[Items from a data source]
--- START ---

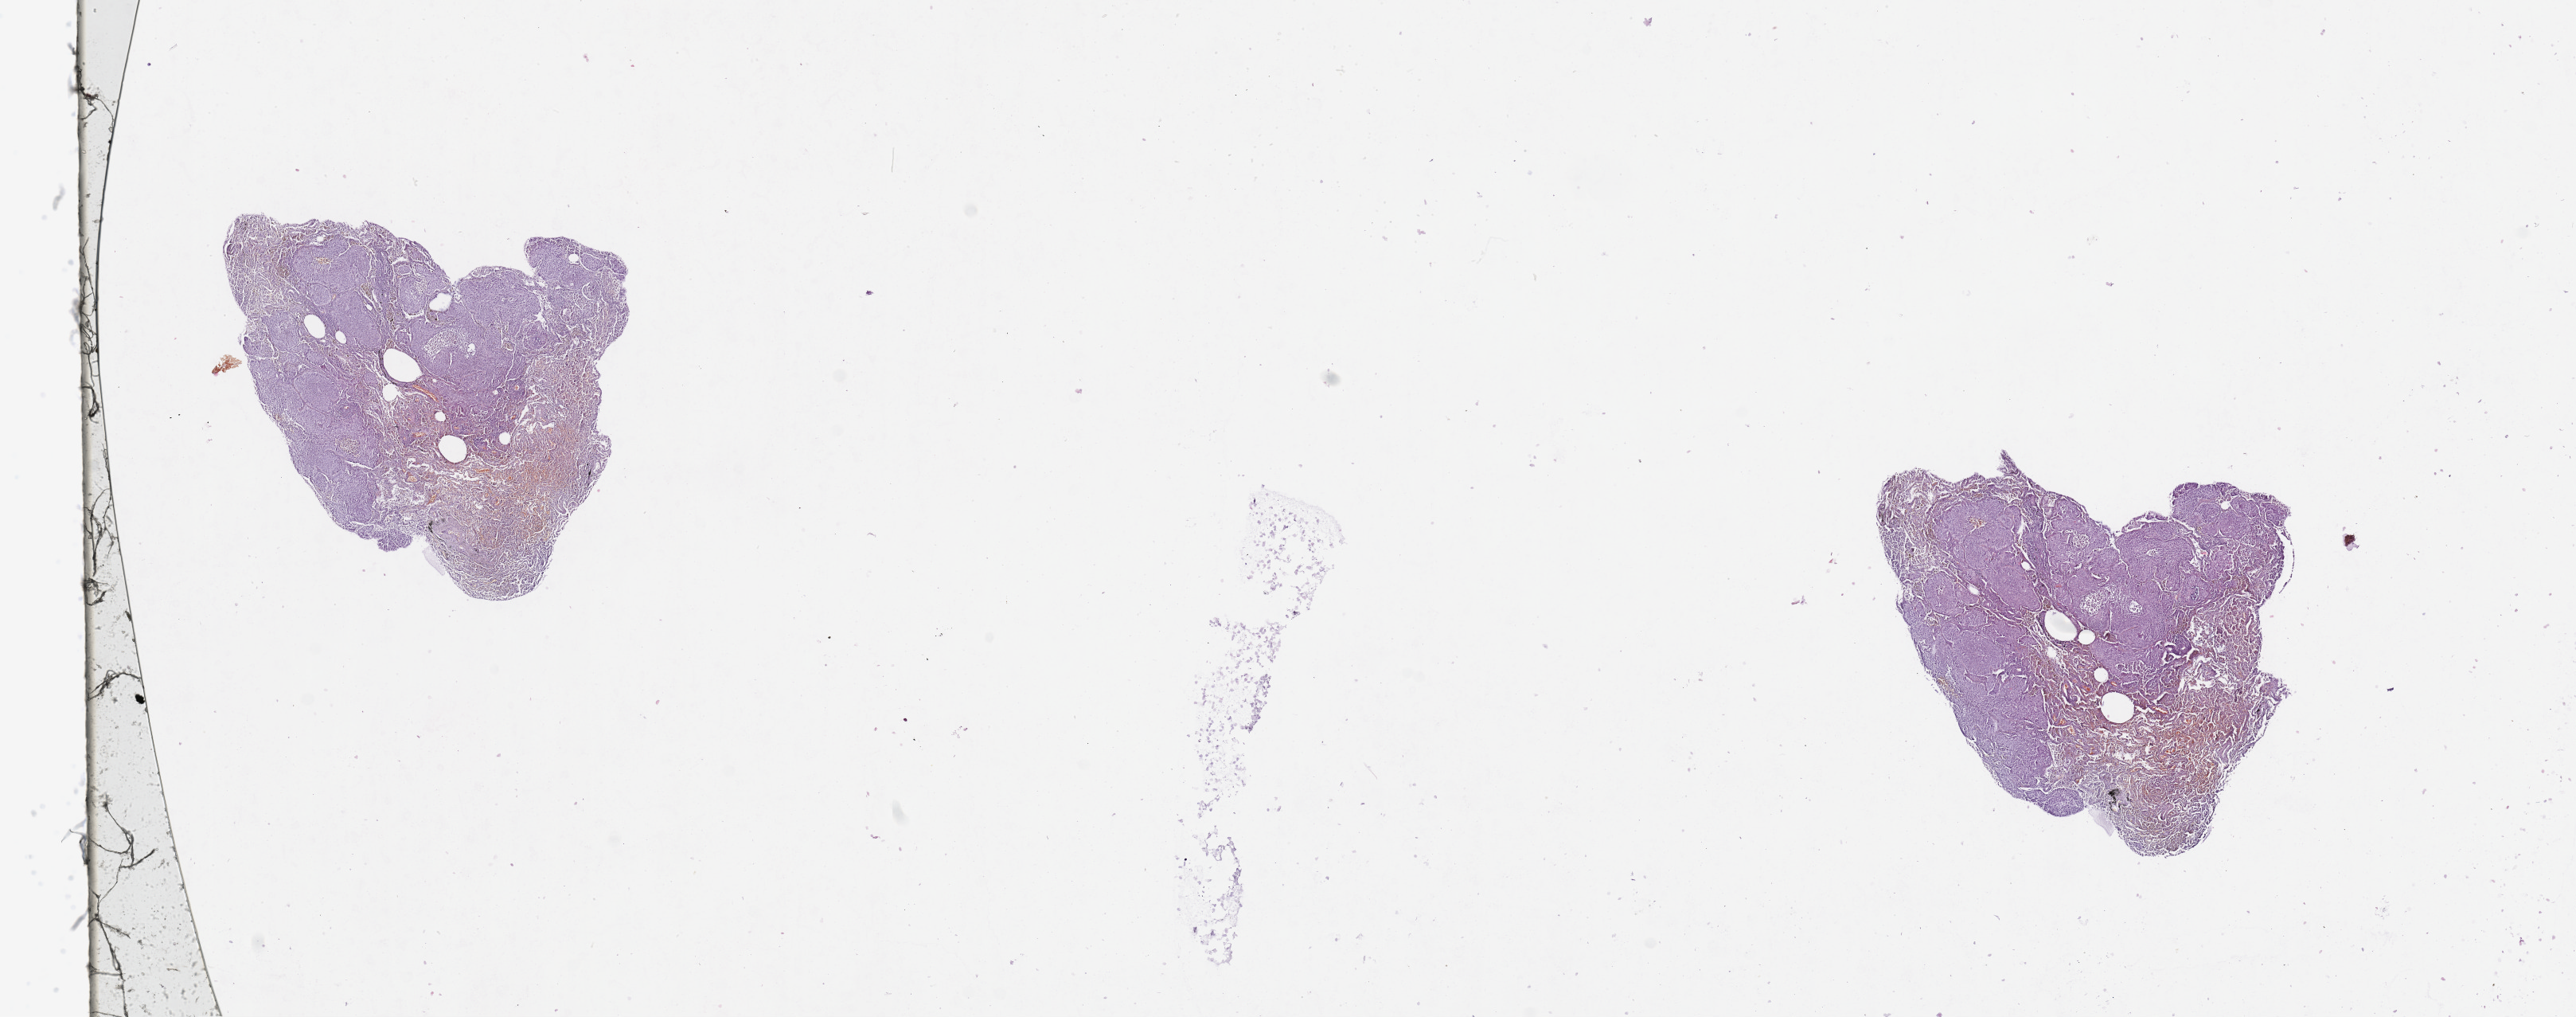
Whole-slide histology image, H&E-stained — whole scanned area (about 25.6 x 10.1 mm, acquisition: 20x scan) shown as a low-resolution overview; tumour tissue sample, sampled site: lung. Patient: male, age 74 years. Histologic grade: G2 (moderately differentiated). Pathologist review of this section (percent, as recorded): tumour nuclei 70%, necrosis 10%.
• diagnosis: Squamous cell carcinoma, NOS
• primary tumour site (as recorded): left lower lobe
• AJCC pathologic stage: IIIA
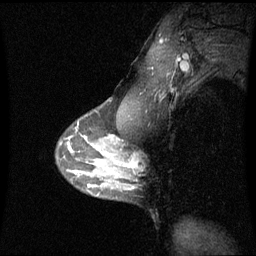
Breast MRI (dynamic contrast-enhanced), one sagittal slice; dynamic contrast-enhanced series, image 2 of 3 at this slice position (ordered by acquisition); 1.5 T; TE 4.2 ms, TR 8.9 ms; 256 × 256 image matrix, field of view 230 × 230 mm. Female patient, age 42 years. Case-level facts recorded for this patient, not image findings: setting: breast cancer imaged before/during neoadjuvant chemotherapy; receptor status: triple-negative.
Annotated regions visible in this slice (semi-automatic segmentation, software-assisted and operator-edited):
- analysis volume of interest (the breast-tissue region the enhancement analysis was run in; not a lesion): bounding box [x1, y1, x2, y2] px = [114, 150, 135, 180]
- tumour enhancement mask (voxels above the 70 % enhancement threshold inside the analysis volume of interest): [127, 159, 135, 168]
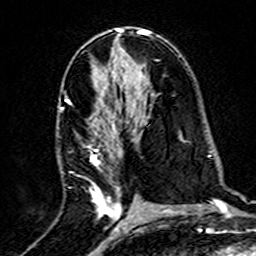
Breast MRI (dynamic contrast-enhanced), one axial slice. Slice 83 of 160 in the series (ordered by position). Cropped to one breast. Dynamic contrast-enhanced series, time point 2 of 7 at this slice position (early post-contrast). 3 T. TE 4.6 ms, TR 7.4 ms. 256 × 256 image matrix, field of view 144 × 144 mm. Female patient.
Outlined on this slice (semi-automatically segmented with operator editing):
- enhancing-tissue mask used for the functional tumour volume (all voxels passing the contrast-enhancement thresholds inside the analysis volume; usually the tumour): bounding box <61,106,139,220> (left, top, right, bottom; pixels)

--- END ---

* Your assignment: Any picture in the data is to be skipped, while each line is returned exactly as written.

* Result of this exercise:
Whole-slide histology image, H&E-stained — whole scanned area (about 25.6 x 10.1 mm, acquisition: 20x scan) shown as a low-resolution overview; tumour tissue sample, sampled site: lung. Patient: male, age 74 years. Histologic grade: G2 (moderately differentiated). Pathologist review of this section (percent, as recorded): tumour nuclei 70%, necrosis 10%.
• diagnosis: Squamous cell carcinoma, NOS
• primary tumour site (as recorded): left lower lobe
• AJCC pathologic stage: IIIA
Breast MRI (dynamic contrast-enhanced), one sagittal slice; dynamic contrast-enhanced series, image 2 of 3 at this slice position (ordered by acquisition); 1.5 T; TE 4.2 ms, TR 8.9 ms; 256 × 256 image matrix, field of view 230 × 230 mm. Female patient, age 42 years. Case-level facts recorded for this patient, not image findings: setting: breast cancer imaged before/during neoadjuvant chemotherapy; receptor status: triple-negative.
Annotated regions visible in this slice (semi-automatic segmentation, software-assisted and operator-edited):
- analysis volume of interest (the breast-tissue region the enhancement analysis was run in; not a lesion): bounding box [x1, y1, x2, y2] px = [114, 150, 135, 180]
- tumour enhancement mask (voxels above the 70 % enhancement threshold inside the analysis volume of interest): [127, 159, 135, 168]
Breast MRI (dynamic contrast-enhanced), one axial slice. Slice 83 of 160 in the series (ordered by position). Cropped to one breast. Dynamic contrast-enhanced series, time point 2 of 7 at this slice position (early post-contrast). 3 T. TE 4.6 ms, TR 7.4 ms. 256 × 256 image matrix, field of view 144 × 144 mm. Female patient.
Outlined on this slice (semi-automatically segmented with operator editing):
- enhancing-tissue mask used for the functional tumour volume (all voxels passing the contrast-enhancement thresholds inside the analysis volume; usually the tumour): bounding box <61,106,139,220> (left, top, right, bottom; pixels)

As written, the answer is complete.